The diplomat, based in Vienna which is the headquarters of the International Atomic Energy Agency, cited a letter from Iranian officials to the I.A.E.A. saying it wants to upgrade its main enrichment plant at Natanz. The upgrade could speed up enrichment by as much as two or three times, the diplomat said, requesting anonymity in light of the confidential nature of the Iranian note.
The United States and its allies accuse Tehran of seeking the technology for nuclear weapons but Iran says it wants to use enriched uranium purely for civilian and peaceful purposes.
The disclosure came at a time of high regional tension, a day after American officials said Israeli warplanes struck deep inside Syrian territory on Wednesday. The American officials said they believed the target was a convoy carrying sophisticated antiaircraft weaponry on the outskirts of Damascus that was intended for the Hezbollah Shiite militia in Lebanon.
Iran is a close regional ally of both Syria and Hezbollah. While an accelerated Iranian nuclear program would add to regional uncertainties — possibly renewing Israeli threats to strike at Iran's nuclear facilities — there was no immediate indication that the timing of Iran's note to the I.A.E.A. was related to the events in Syria.
International negotiations on the nuclear program are stalemated by disagreement over the venue and date for the next encounter between Iranian negotiators and outside powers.
News of the Iranian note emerged days after Iran said it lofted a monkey into space as a prelude to human spaceflight in several years time.

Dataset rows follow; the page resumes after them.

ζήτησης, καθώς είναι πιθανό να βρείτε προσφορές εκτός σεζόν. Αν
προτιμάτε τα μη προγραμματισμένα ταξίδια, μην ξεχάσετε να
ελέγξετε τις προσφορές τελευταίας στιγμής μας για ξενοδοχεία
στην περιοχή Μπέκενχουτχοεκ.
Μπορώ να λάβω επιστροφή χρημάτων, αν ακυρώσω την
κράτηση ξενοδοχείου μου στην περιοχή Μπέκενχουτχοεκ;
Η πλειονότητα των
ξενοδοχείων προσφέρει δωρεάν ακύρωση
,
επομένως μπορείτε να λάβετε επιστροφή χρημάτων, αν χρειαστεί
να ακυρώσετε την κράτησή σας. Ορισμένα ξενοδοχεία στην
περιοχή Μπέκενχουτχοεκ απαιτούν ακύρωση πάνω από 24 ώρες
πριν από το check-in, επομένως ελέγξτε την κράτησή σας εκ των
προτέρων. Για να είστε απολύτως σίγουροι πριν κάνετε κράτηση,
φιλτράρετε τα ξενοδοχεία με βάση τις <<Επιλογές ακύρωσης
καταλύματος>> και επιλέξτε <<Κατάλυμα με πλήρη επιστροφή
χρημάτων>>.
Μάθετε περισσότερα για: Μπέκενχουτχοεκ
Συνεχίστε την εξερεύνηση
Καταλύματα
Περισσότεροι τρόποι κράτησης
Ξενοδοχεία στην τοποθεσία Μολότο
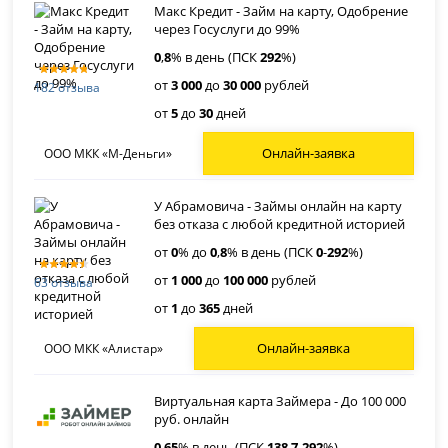
Макс Кредит - Займ на карту, Одобрение
через Госуслуги до 99%
0
,
8
% в день (ПСК
292
%)
от
3 000
до
30 000
рублей
182 отзыва
от
5
до
30
дней
Онлайн-заявка
ООО МКК «М-Деньги»
У Абрамовича - Займы онлайн на карту
без отказа с любой кредитной историей
от
0
% до
0
,
8
% в день (ПСК
0
-
292
%)
от
1 000
до
100 000
рублей
63 отзыва
от
1
до
365
дней
Онлайн-заявка
ООО МКК «Алистар»
Виртуальная карта Займера - До 100 000
руб. онлайн
0
,
65
% в день (ПСК
138
,
7
-
292
%)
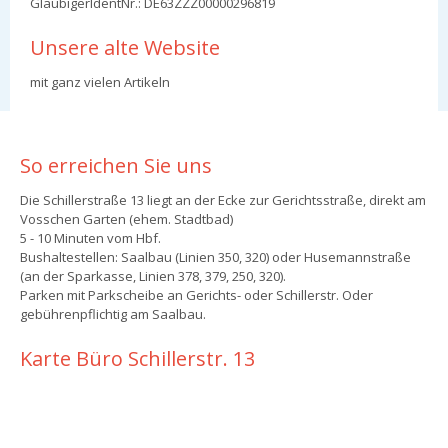
GläubigerIdentNr.: DE63ZZZ00000296819
Unsere alte Website
mit ganz vielen Artikeln
So erreichen Sie uns
Die Schillerstraße 13 liegt an der Ecke zur Gerichtsstraße, direkt am
Vosschen Garten (ehem. Stadtbad)
5 - 10 Minuten vom Hbf.
Bushaltestellen: Saalbau (Linien 350, 320) oder Husemannstraße
(an der Sparkasse, Linien 378, 379, 250, 320).
Parken mit Parkscheibe an Gerichts- oder Schillerstr. Oder
gebührenpflichtig am Saalbau.
Karte Büro Schillerstr. 13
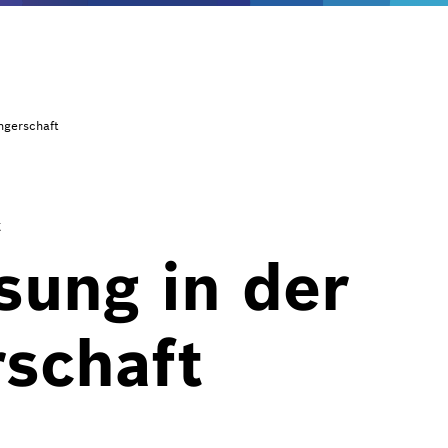
gerschaft
t
ung in der
schaft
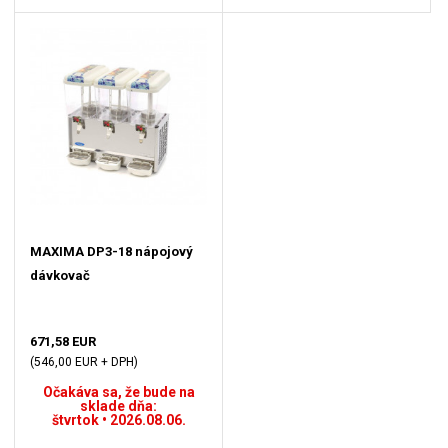
MAXIMA DP3-18 nápojový
dávkovač
671,58 EUR
(546,00 EUR + DPH)
Očakáva sa, že bude na
sklade dňa:
štvrtok • 2026.08.06.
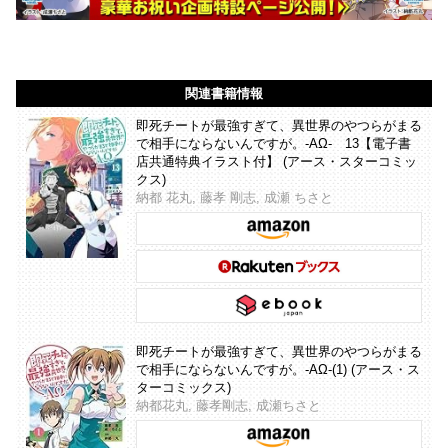
関連書籍情報
即死チートが最強すぎて、異世界のやつらがまる
で相手にならないんですが。-ΑΩ- 13【電子書
店共通特典イラスト付】 (アース・スターコミッ
クス)
納都 花丸, 藤孝 剛志, 成瀬 ちさと
即死チートが最強すぎて、異世界のやつらがまる
で相手にならないんですが。-ΑΩ-(1) (アース・ス
ターコミックス)
納都花丸, 藤孝剛志, 成瀬ちさと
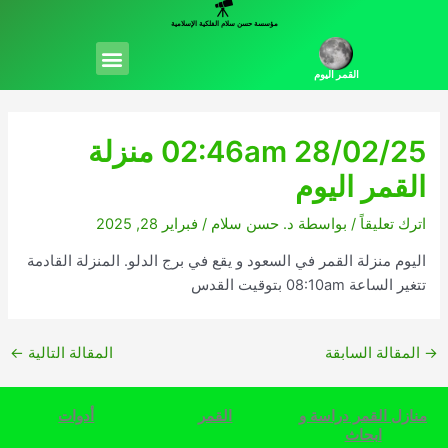
خطي
مؤسسة حسن سلام الفلكية الإسلامية
لى
Menu
لمحتوى
القمر اليوم
02:46am 28/02/25 منزلة
القمر اليوم
اترك تعليقاً
/ بواسطة
د. حسن سلام
/
فبراير 28, 2025
اليوم منزلة القمر في السعود و يقع في برج الدلو. المنزلة القادمة
تتغير الساعة 08:10am بتوقيت القدس
→
المقالة السابقة
المقالة التالية
←
منازل القمر دراسة و
القمر
أدوات
ابحاث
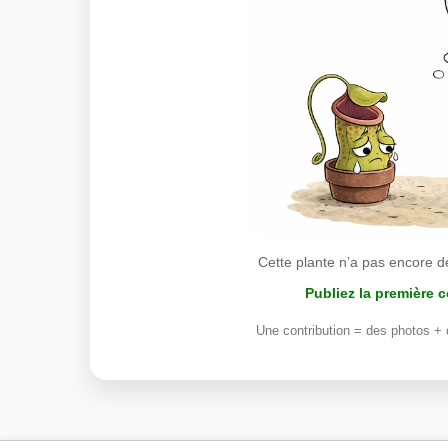
Cette plante n’a pas encore d
Publiez la première 
Une contribution = des photos +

While American analysts said the missile technology used in the experiment had little apparent military relevance, James E. Oberg, a former NASA engineer and author of a dozen books on human spaceflight, said Iran's civil space advances also had propaganda value, since the peaceful flights could take global attention off the nation's military feats and ambitions.
"Like the North Koreans, they get to present their program as peaceful when lots of it has to do with weapons development," he said.
The Vienna-based diplomat said the I.A.E.A. director general, Yukiya Amano, had circulated a note to the organization on Wednesday saying Iranian officials had informed the watchdog on Jan. 24 that "centrifuge machines type IR2m will be used" in a part of the Natanz enrichment plant.
The I.A.E.A. replied on Jan. 29, seeking technical information about the plan, Mr. Amano's note said.
Currently, Iran uses less reliable IR1 models developed in the 1970s, but has been reported for several years to be trying to enhance its enrichment capability with newer centrifuges developed domestically from technology initially acquired from Pakistan.
Last week, Israel's departing defense minister, Ehud Barak, said that the Pentagon had prepared sophisticated blueprints for a surgical operation to set back Iran's nuclear program should the United States decide to attack — a statement that was a possible indication that Israel might have shelved any plans for a unilateral strike, at least for now.
Iran's nuclear program also faces a threat of sabotage since a computer worm known as Stuxnet was used to attack its centrifuges more than two years ago. American intelligence officials believe the attack caused many of the machines to spin out of control and self-destruct, slowing the Iranian program's progress.
The Natanz plant, southeast of Tehran, is used to enrich uranium to less than four percent. But a newer uranium enrichment plant, known as Fordo, near the holy city of Qum, has raised Western concerns because it is buried deep underground, making it more impervious to scrutiny or attack.
The Fordo plant takes uranium fuel that has been enriched to 4 percent purity at Natanz and further enriches it to 20 percent purity, a level that can make fuel for a research reactor in Tehran. But it is far easier to make bomb-grade fuel from the 20-percenty concentration than from 4 percent, which has been one source of Western concern about Iran's ultimate intentions.
The Associated Press quoted a diplomat in Vienna as saying Iran had told the I.A.E.A. it planned to install over 3,000 of the IR2m centrifuges in addition to thousands of the older models at Natanz.